Similarly, inoculation of MDCK cells with kidney derived suspension showed evidence of virus growth characterized by the presence of cytopathic effects including cell ballooning, granulation, rounding, giant cells formations, and cell detachment starting from day 3 pi (Figure 2). Although most ALVs produce no visible morphological changes in cell culture, infection of chicken embryo fibroblast cells with cytopathic ALVs strains such as the RAV-2 was reported to cause CPE and detachment of cells 3 days after infection [8]. Other studies confirmed the tropism and growth of ALVs in chicken embryo fibroblast cells based on the presence of CPE [9, 10]. It is also generally known that MDCK cells express receptors for some avian viruses such as avian influenza [11].

Figure 2

Infection of MDCK cells with virus suspension revealed evidences of virus growth as demonstrated by CPE which is characterized by cell ballooning, granulation, formation of giant cells (arrow), rounding, and cell detachment as infection progresses 3 dpi (a); 5 dpi (b) and 7 dpi (c); (d) control uninfected cells.
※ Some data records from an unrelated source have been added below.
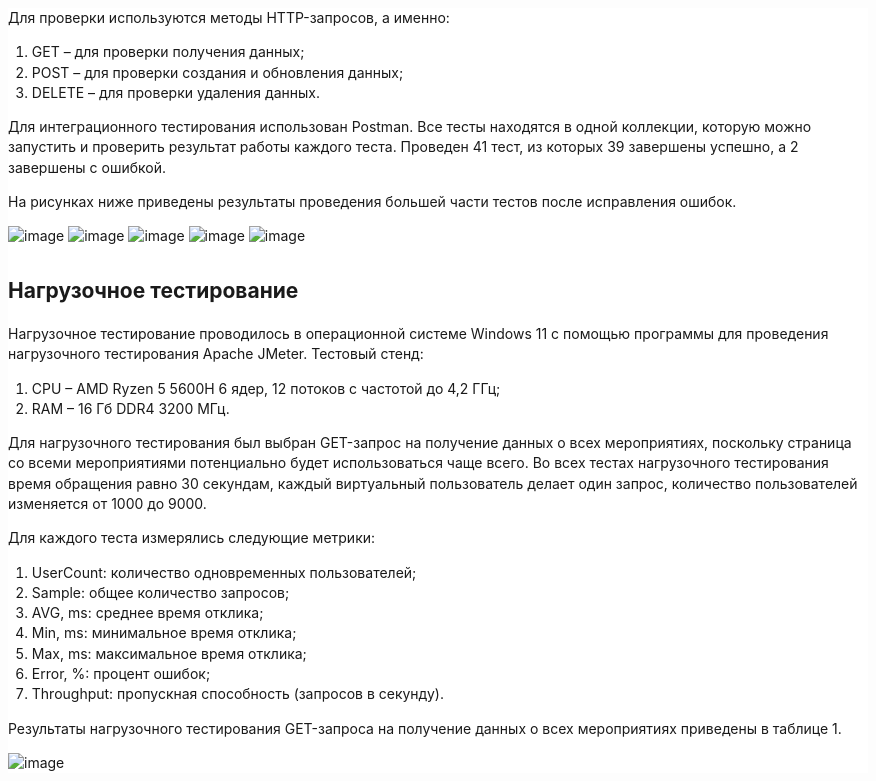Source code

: Для проверки используются методы HTTP-запросов, а именно:
1) GET – для проверки получения данных;
2) POST – для проверки создания и обновления данных;
3) DELETE – для проверки удаления данных.

Для интеграционного тестирования использован Postman. Все тесты находятся в одной коллекции, которую можно запустить и проверить результат работы каждого теста.
Проведен 41 тест, из которых 39 завершены успешно, а 2 завершены с ошибкой.

На рисунках ниже приведены результаты проведения большей части тестов после исправления ошибок.

![image](https://github.com/igrishnyakov/Coursework-3rd-year/assets/164377032/0235256a-effc-41ba-b4de-8b0e762648b4)
![image](https://github.com/igrishnyakov/Coursework-3rd-year/assets/164377032/6ca96eb6-ac50-4562-b19d-a13dc023f5bd)
![image](https://github.com/igrishnyakov/Coursework-3rd-year/assets/164377032/4b4a2f5f-7b03-45c7-ac07-81ba2d3c8eff)
![image](https://github.com/igrishnyakov/Coursework-3rd-year/assets/164377032/769a2c50-c240-4db3-af08-7ae041430088)
![image](https://github.com/igrishnyakov/Coursework-3rd-year/assets/164377032/41663aba-0d9c-4e15-b965-9c48ca4ced37)

## Нагрузочное тестирование
Нагрузочное тестирование проводилось в операционной системе Windows 11 с помощью программы для проведения нагрузочного тестирования Apache JMeter.
Тестовый стенд:
1) CPU – AMD Ryzen 5 5600H 6 ядер, 12 потоков с частотой до 4,2 ГГц;
2) RAM – 16 Гб DDR4 3200 МГц.

Для нагрузочного тестирования был выбран GET-запрос на получение данных о всех мероприятиях, поскольку страница со всеми мероприятиями потенциально будет использоваться чаще всего.
Во всех тестах нагрузочного тестирования время обращения равно 30 секундам, каждый виртуальный пользователь делает один запрос, количество пользователей изменяется от 1000 до 9000.

Для каждого теста измерялись следующие метрики:
1) UserCount: количество одновременных пользователей;
2) Sample: общее количество запросов;
3) AVG, ms: среднее время отклика;
4) Min, ms: минимальное время отклика;
5) Max, ms: максимальное время отклика;
6) Error, %: процент ошибок;
7) Throughput: пропускная способность (запросов в секунду).

Результаты нагрузочного тестирования GET-запроса на получение данных о всех мероприятиях приведены в таблице 1.

![image](https://github.com/igrishnyakov/Coursework-3rd-year/assets/164377032/25aba794-bf2c-44fc-a0bc-f66c218ee779)
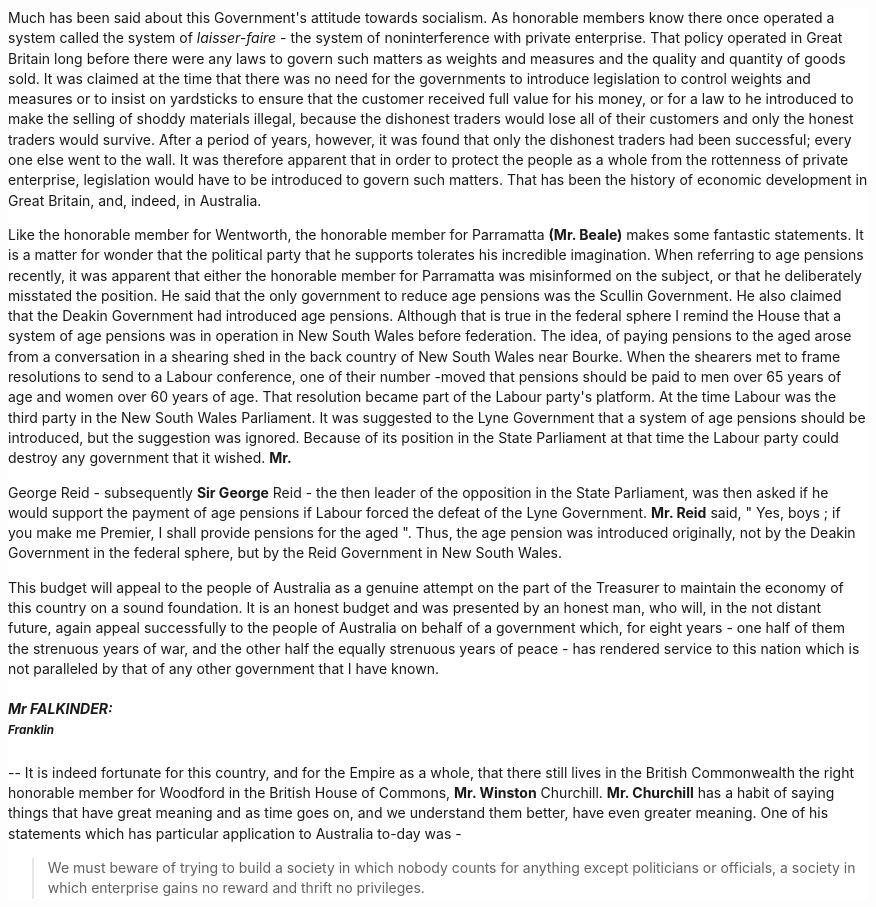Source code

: Much has been said about this Government's attitude towards socialism. As honorable members know there once operated a system called the system of  *laisser-faire*  - the system of noninterference with private enterprise. That policy operated in Great Britain long before there were any laws to govern such matters as weights and measures and the quality and quantity of goods sold. It was claimed at the time that there was no need for the governments to introduce legislation to control weights and measures or to insist on yardsticks to ensure that the customer received full value for his money, or for a law to he introduced to make the selling of shoddy materials illegal, because the dishonest traders would lose all of their customers and only the honest traders would survive. After a period of years, however, it was found that only the dishonest traders had been successful; every one else went to the wall. It was therefore apparent that in order to protect the people as a whole from the rottenness of private enterprise, legislation would have to be introduced to govern such matters. That has been the history of economic development in Great Britain, and, indeed, in Australia. 

Like the honorable member for Wentworth, the honorable member for Parramatta  **(Mr. Beale)**  makes some fantastic statements. It is a matter for wonder that the political party that he supports tolerates his incredible imagination. When referring to age pensions recently, it was apparent that either the honorable member for Parramatta was misinformed on the subject, or that he deliberately misstated the position. He said that the only government to reduce age pensions was the Scullin Government. He also claimed that the Deakin Government had introduced age pensions. Although that is true in the federal sphere I remind the House that a system of age pensions was in operation in New South Wales before federation. The idea, of paying pensions to the aged arose from a conversation in a shearing shed in the back country of New South Wales near Bourke. When the shearers met to frame resolutions to send to a Labour conference, one of their number -moved that pensions should be paid to men over 65 years of age and women over 60 years of age. That resolution became part of the Labour party's platform. At the time Labour was the third party in the New South Wales Parliament. It was suggested to the Lyne Government that a system of age pensions should be introduced, but the suggestion was ignored. Because of its position in the State Parliament at that time the Labour party could destroy any government that it wished.  **Mr.** 

George Reid - subsequently  **Sir George**  Reid - the then leader of the opposition in the State Parliament, was then asked if he would support the payment of age pensions if Labour forced the defeat of the Lyne Government.  **Mr. Reid**  said, " Yes, boys ; if you make me Premier, I shall provide pensions for the aged ". Thus, the age pension was introduced originally, not by the Deakin Government in the federal sphere, but by the Reid Government in New South Wales. 

This budget will appeal to the people of Australia as a genuine attempt on the part of the Treasurer to maintain the economy of this country on a sound foundation. It is an honest budget and was presented by an honest man, who will, in the not distant future, again appeal successfully to the people of Australia on behalf of a government which, for eight years - one half of them the strenuous years of war, and the other half the equally strenuous years of peace - has rendered service to this nation which is not paralleled by that of any other government that I have known. 

##### Mr FALKINDER:<br><small class="text-muted">Franklin</small>

-- It is indeed fortunate for this country, and for the Empire as a whole, that there still lives in the British Commonwealth the right honorable member for Woodford in the British House of Commons,  **Mr. Winston**  Churchill.  **Mr. Churchill**  has a habit of saying things that have great meaning and as time goes on, and we understand them better, have even greater meaning. One of his statements which has particular application to Australia to-day was - 

  >We must beware of trying to build a society in which nobody counts for anything except politicians or officials, a society in which enterprise gains no reward and thrift no privileges.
Mag ×20 and 100 μm.

Virus identification carried out using negative staining electron microscopy revealed a spherically rounded, virus-like particle with characteristic projections resembling spike structures (Figure 3). Subsequent analysis by comparison revealed that the virus morphology observed in this study was similar to that reported by Tsang et al. [12].

Figure 3

Negative staining electron microscopy showing the morphological appearance of the isolated virus. Note: presence of spike projections surrounding the viral particle (arrow) whose diameter ranges from 80 to 120 nm. Mag ×100 μm.
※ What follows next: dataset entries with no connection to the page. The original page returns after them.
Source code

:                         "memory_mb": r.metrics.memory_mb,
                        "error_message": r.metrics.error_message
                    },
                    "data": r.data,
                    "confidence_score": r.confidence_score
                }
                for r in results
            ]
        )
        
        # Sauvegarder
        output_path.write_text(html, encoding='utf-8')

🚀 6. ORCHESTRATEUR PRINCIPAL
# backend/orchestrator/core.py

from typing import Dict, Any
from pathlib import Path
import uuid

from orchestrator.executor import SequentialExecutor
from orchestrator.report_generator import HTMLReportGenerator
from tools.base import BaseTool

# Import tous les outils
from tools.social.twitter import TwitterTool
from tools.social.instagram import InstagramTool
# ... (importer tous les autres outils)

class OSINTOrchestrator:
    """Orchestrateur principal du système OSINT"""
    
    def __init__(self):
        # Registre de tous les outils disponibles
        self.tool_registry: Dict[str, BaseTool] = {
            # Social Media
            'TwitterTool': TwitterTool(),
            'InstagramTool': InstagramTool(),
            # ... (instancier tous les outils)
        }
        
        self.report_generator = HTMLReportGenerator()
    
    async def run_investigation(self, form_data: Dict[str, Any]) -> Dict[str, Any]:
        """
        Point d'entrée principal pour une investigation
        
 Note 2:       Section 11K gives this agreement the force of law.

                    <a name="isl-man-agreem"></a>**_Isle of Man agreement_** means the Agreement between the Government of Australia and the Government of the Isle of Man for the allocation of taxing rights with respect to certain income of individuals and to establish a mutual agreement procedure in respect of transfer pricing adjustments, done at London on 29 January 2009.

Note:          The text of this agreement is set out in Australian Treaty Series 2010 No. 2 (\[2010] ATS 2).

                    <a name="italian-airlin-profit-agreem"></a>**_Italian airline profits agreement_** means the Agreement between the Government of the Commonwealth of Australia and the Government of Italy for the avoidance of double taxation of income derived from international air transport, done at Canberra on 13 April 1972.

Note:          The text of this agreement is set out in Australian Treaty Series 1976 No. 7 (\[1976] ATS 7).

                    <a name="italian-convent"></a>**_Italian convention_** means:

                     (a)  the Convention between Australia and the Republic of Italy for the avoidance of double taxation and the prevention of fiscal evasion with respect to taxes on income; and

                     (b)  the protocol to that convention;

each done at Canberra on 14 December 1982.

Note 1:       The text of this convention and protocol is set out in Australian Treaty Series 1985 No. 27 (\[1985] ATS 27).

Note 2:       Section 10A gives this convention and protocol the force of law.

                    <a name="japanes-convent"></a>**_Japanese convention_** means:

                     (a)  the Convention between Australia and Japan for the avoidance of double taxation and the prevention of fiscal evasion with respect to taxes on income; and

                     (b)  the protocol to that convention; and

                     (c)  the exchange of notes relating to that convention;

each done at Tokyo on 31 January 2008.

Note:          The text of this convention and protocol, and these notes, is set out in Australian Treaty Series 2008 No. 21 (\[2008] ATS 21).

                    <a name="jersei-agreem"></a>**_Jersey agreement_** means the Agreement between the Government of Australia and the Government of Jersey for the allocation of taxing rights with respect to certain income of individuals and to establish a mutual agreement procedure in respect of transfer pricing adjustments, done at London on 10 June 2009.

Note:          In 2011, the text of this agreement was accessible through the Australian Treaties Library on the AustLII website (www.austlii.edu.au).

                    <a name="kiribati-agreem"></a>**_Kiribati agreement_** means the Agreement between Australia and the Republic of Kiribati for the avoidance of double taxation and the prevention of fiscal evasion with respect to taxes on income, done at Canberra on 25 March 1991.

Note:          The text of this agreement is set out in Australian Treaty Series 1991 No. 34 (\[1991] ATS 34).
Despite evidence of virus growth in egg embryo and cell culture, attempts to detect common viral diseases using specific primers against NDV, AI, and IBV were unsuccessful [7]; hence, a next-generation RNA sequencing approach was employed. Following sequencing, analysis of the generated sequences (Genbank accession number: KX061539) using NCBI BLAST revealed high sequence homology with exogenous ALV viral envelope protein region. Furthermore, phylogenetic characterization using the entire envelope sequences (1230 bp) revealed close identity with exogenous ALV-TW-3593 from Taiwan (100%), ALV-Hkd-026 strains from Japan (99%), and a putative endogeneous ALV sequence designated ALVE-B11 (99%). In terms of virus subgroup, the identified local ALV sequences demonstrated closeness to ALV J, ALV E, and recombinant ALV A/E as well as an endogenous ALV of chicken (Figure 4).

Figure 4

Neighbor-joining phylogenetic analysis using partial nucleotide sequences of the ALV envelope gp85 glycoprotein gene. Malaysian ALV isolate is presented in bold red ink. The confidence level of the inferred tree was determined using 1000 bootstrap. Evolutionary analysis was conducted in MEGA6 software.
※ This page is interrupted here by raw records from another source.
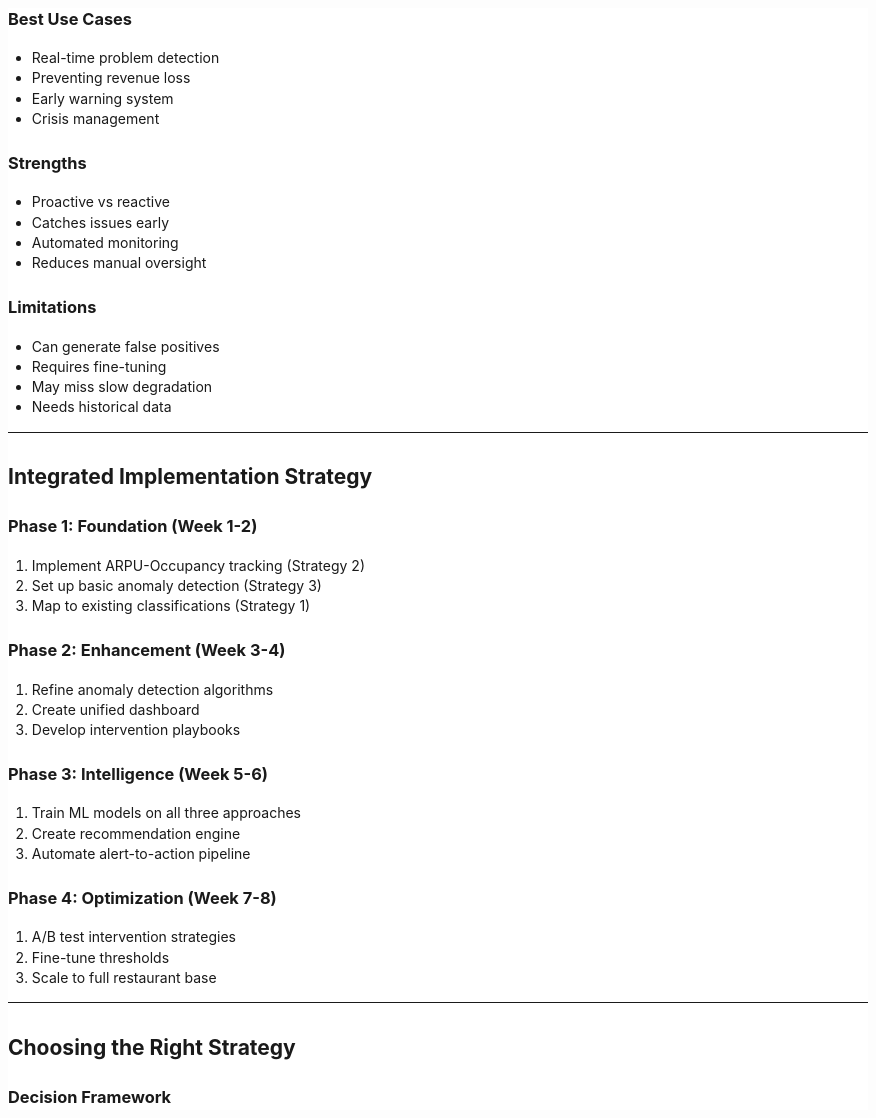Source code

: ### Best Use Cases
- Real-time problem detection
- Preventing revenue loss
- Early warning system
- Crisis management

### Strengths
- Proactive vs reactive
- Catches issues early
- Automated monitoring
- Reduces manual oversight

### Limitations
- Can generate false positives
- Requires fine-tuning
- May miss slow degradation
- Needs historical data

---

## Integrated Implementation Strategy

### Phase 1: Foundation (Week 1-2)
1. Implement ARPU-Occupancy tracking (Strategy 2)
2. Set up basic anomaly detection (Strategy 3)
3. Map to existing classifications (Strategy 1)

### Phase 2: Enhancement (Week 3-4)
1. Refine anomaly detection algorithms
2. Create unified dashboard
3. Develop intervention playbooks

### Phase 3: Intelligence (Week 5-6)
1. Train ML models on all three approaches
2. Create recommendation engine
3. Automate alert-to-action pipeline

### Phase 4: Optimization (Week 7-8)
1. A/B test intervention strategies
2. Fine-tune thresholds
3. Scale to full restaurant base

---

## Choosing the Right Strategy

### Decision Framework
In terms of protein sequences, which comprise the receptor binding SU domain (gp85) and transmembrane protein TM domain (gp37), Malaysian ALV isolate also phylogenetically clustered with Taiwanese isolate (TW3593) and Chinese isolate (WB11008e) as well as Japanese isolate (Hkd026) (figure not shown).

In view of the nature of retroviruses, it is usual that mutation and recombination in ALV may influence virus diversity and tissue tropism as well as the severity of infection they cause [13]. These factors might probably account for the reported high mortality rate observed in the farm as well as during passaging of virus in embryo.

4. Conclusion

Based on the findings observed in this report, it was concluded that the present outbreak was associated with ALV. The study further demonstrates that ALV continues to circulate among poultry in Malaysia though it might be underdiagnosed. There is the need for flock monitoring against ALV and the possibility of including ALV infection as one of the differentials in related outbreaks. It is recommended to further study the molecular epidemiology and pathogenesis of the present local ALV strain in Malaysia.